The values of the expectation values are unchanged in the second
case but the optimized integration variables used by
vegas.PDFIntegrator
are better suited to the
PDF.
A Variation¶
A somewhat different model for the data PDF assigns a separate value
w
to each data point. The script above does this if
prior = make_prior()
is replaced by
prior = make_prior(w_shape=19)
The Bayesian integral then has 22 parameters, rather than the 4 parameters before. The code still takes only seconds to run on a 2020 laptop.
The final results are quite similar to the other model:
itn integral average chi2/dof Q
-------------------------------------------------------
1 2.54(30)e-11 2.54(30)e-11 0.00 1.00
2 2.80(49)e-11 2.67(29)e-11 0.98 0.51
3 2.13(21)e-11 2.49(20)e-11 1.01 0.45
4 2.23(19)e-11 2.42(16)e-11 0.94 0.68
5 2.31(28)e-11 2.40(14)e-11 0.92 0.78
6 2.64(51)e-11 2.44(14)e-11 0.89 0.89
7 3.20(51)e-11 2.55(14)e-11 0.86 0.96
8 2.58(29)e-11 2.55(13)e-11 0.87 0.95
9 1.91(17)e-11 2.48(12)e-11 0.90 0.92
10 2.33(24)e-11 2.47(11)e-11 0.91 0.91
vegas results:
c means = [0.2915(88) 0.6122(41)]
c cov = [[0.0265(24) -0.0101(10)]
[-0.0101(10) 0.00484(46)]]
w mean = [0.391(10) 0.6670(92) 0.394(13) 0.412(10) 0.6614(94) 0.468(11) 0.497(13)
0.3667(98) 0.429(13) 0.391(13) 0.363(10) 0.381(10) 0.403(12) 0.3891(96)
0.365(12) 0.3864(87) 0.480(13) 0.6744(74) 0.386(11)]
w sdev = [0.2619(59) 0.2346(54) 0.2701(58) 0.2636(50) 0.2284(46) 0.2803(47)
0.2891(71) 0.2503(42) 0.2808(53) 0.2680(64) 0.2566(45) 0.2601(59)
0.2718(53) 0.2579(51) 0.2658(54) 0.2614(60) 0.2844(56) 0.2238(49)
0.2637(50)]
b mean = 8.98(11)
b sdev = 3.104(83)
logBF = -24.425(44)
Combine vegas errors with covariances for final results:
c = [0.29(16) 0.612(70)]
corr(c) = [[ 1. -0.88889515]
[-0.88889515 1. ]]
w = [0.39(26) 0.67(23) 0.39(27) 0.41(26) 0.66(23) 0.47(28) 0.50(29) 0.37(25)
0.43(28) 0.39(27) 0.36(26) 0.38(26) 0.40(27) 0.39(26) 0.36(27) 0.39(26)

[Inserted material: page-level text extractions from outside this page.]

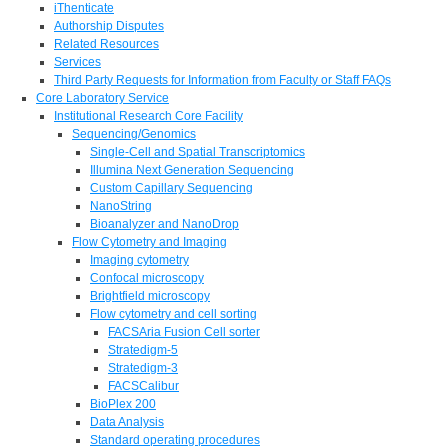
iThenticate
Authorship Disputes
Related Resources
Services
Third Party Requests for Information from Faculty or Staff FAQs
Core Laboratory Service
Institutional Research Core Facility
Sequencing/Genomics
Single-Cell and Spatial Transcriptomics
Illumina Next Generation Sequencing
Custom Capillary Sequencing
NanoString
Bioanalyzer and NanoDrop
Flow Cytometry and Imaging
Imaging cytometry
Confocal microscopy
Brightfield microscopy
Flow cytometry and cell sorting
FACSAria Fusion Cell sorter
Stratedigm-5
Stratedigm-3
FACSCalibur
BioPlex 200
Data Analysis
Standard operating procedures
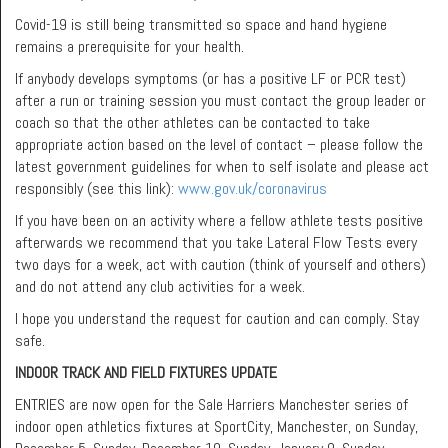
Covid-19 is still being transmitted so space and hand hygiene
remains a prerequisite for your health.
If anybody develops symptoms (or has a positive LF or PCR test)
after a run or training session you must contact the group leader or
coach so that the other athletes can be contacted to take
appropriate action based on the level of contact – please follow the
latest government guidelines for when to self isolate and please act
responsibly (see this link):
www.gov.uk/coronavirus
If you have been on an activity where a fellow athlete tests positive
afterwards we recommend that you take Lateral Flow Tests every
two days for a week, act with caution (think of yourself and others)
and do not attend any club activities for a week.
I hope you understand the request for caution and can comply. Stay
safe.
INDOOR TRACK AND FIELD FIXTURES UPDATE
ENTRIES are now open for the Sale Harriers Manchester series of
indoor open athletics fixtures at SportCity, Manchester, on Sunday,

0.48(28) 0.67(22) 0.39(26)]
b = 9.0(3.1)
The logarithm of the Bayes Factor logBF
is slightly lower for
this model than before. It is also less accurately determined (15x), because
22-parameter integrals are considerably more difficult than 4-parameter
integrals. More precision can be obtained by increasing neval
, but
the current precision is more than adequate.
Only three of the w[i]
values listed in the output are more than two
standard deviations away from zero. Not surprisingly, these correspond to
the unambiguous outliers. The fit function parameters are almost the same
as before.
The outliers in this case are pretty obvious; one is tempted to simply drop
them. It is clearly better, however, to understand why they have occurred and
to quantify the effect if possible, as above. Dropping outliers would be much
more difficult if they were, say, three times closer to the rest of the data.
The least-squares fit would still be poor (chi**2
per degree of freedom of
3) and its intercept a bit too high (0.6(1)). Using the modified PDF, on the
other hand, would give results very similar to what we obtained above: for
example, the intercept would be 0.35(17).